Pursuant to C.R.S. 8-70-115(1)(b), services performed by a worker for another is considered “employment” for unemployment tax liability purposes, unless the employer proves both that the individual “is free from control and direction in the performance of the service” and the individual “is customarily engaged in an independent trade, occupation, profession, or business related to the service performed” In order to protect themselves, businesses often have contractors sign Independent Contractor Agreements.
Recent Supreme Court decisions determined that a contractor’s outside employment should no longer be dispositive of whether a contractor is an employee/independent contractor. Instead, a court must look at the totality of the circumstances surrounding one’s employment when making this determination. This distinction, in addition to the appropriate language to include in an independent contractor agreement, is important to be aware of if you hire outside contractors.
As of January 1, 2014, HOA’s (Home Owner’s Associations) are required to comply with numerous new requirements relating to the collection and enforcement of debts and the utilization of liens. These requirements apply to CCIOA (Colorado Common Interest Ownership Act) communities, as well as preexisting communities which have not elected coverage under CCIOA. With these new statutory requirements, collection of unpaid assessments may not be pursued unless an HOA has policies outlining the due date, late fees and interest, returned check charges, notice of default, and payment plans, among other things. Additionally, the are specific requirements which must be satisfied in order to foreclose upon a lien. We can help HOA’s amend their Declarations and related governing documents to conform with these new standards.
In May, Governor Hickenlooper signed into law House Bill 14-1014. HB 14-1014 expands the number of companies that are eligible for job-growth tax incentive credits, which the Denver Business Journal remarks is “widely considered the top tool the state has to attract relocating or expanding businesses.”
HB 14-1014 led to amendments of C.R.S. § 39-22-531, the statute relating to job growth incentive tax credits. The amendments lower from 110 percent to 100 percent the amount of the average county salary that companies must pay to be eligible for the tax credits, extend from five to eight years the length of time businesses can claim the breaks, and require only that the income tax credit be a major reason that the company chose to grow in Colorado, not the sole reason.

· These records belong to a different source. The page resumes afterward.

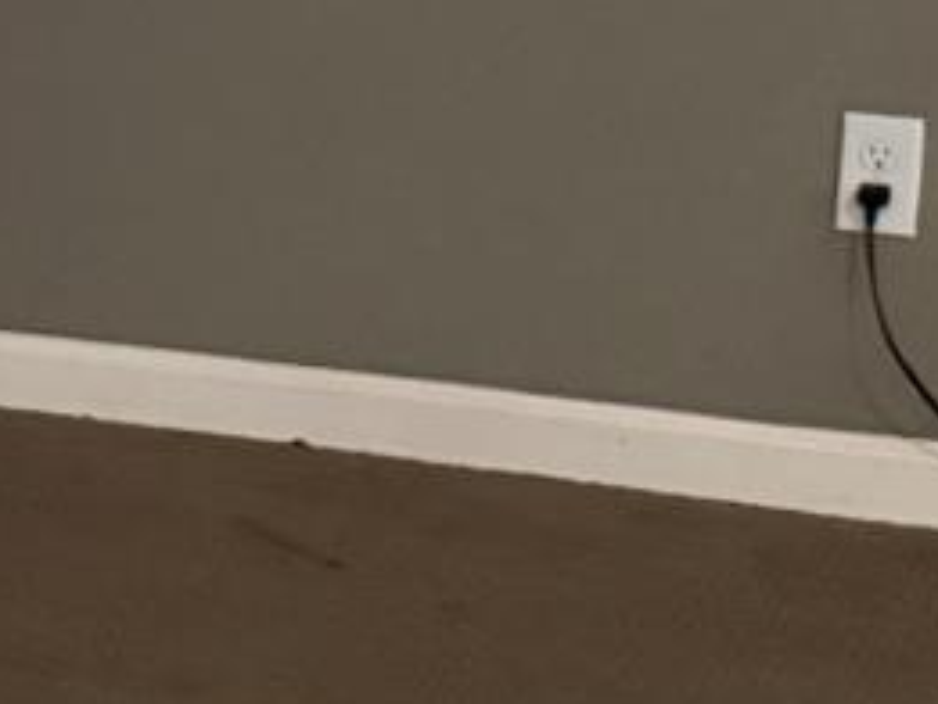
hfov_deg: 12.9
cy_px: 120
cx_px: -773
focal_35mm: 138
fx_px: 3741
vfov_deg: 10.7
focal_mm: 6.76
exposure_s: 1/40
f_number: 1.78
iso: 1000
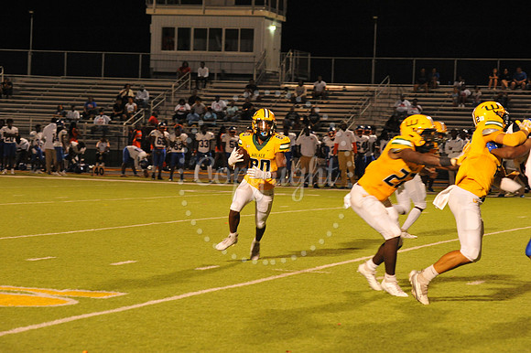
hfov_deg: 16.4
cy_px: 176
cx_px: 266
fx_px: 1843
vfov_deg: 11.0
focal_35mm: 125
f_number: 6.3
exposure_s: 1/160
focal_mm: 125
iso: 3200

House Bill 14-1001 went into effect in May of 2014. House Bill 14-1001 was created in response to the recent natural disasters that have occurred throughout the state. Beginning in the 2013 income tax year, HB 1001 establishes an income tax credit for a taxpayer that owns real or business personal property that was destroyed by a natural cause as determined by the county assessor of the county in which the property is located. The credit amount is an amount equal to the taxpayer’s property tax liability for the destroyed property in the property tax year in which the natural cause occurred, however the credit may only be taken in the income tax year the property was destroyed. Among other things, HB 1001 requires a taxpayer to request that the county assessor in the county in which the destroyed property is located complete and sign a certification form for the destroyed property, prior to claiming any income tax credit. Additional requirements can be found by reviewing C.R.S. § 39-1-123.
Similarly, House Bill 14-1279 involves income tax credits for business personal property.

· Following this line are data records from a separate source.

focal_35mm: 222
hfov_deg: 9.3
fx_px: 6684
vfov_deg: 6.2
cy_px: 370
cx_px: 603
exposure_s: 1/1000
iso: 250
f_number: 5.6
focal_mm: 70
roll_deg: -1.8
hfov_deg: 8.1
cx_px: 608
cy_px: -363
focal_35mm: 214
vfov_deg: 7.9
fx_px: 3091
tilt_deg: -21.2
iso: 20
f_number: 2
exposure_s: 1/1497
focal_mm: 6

HB 14-1279 creates a state income tax credit for businesses for the amount of business personal property tax paid in Colorado. The credit is equal to the amount of business personal property tax paid, less the value of the tax benefit received by the taxpayer from deducting these taxes from his/her federal taxable income. If you believe this Bill may be beneficial to you or your business, please review C.R.S. § 39-22-537 for additional information.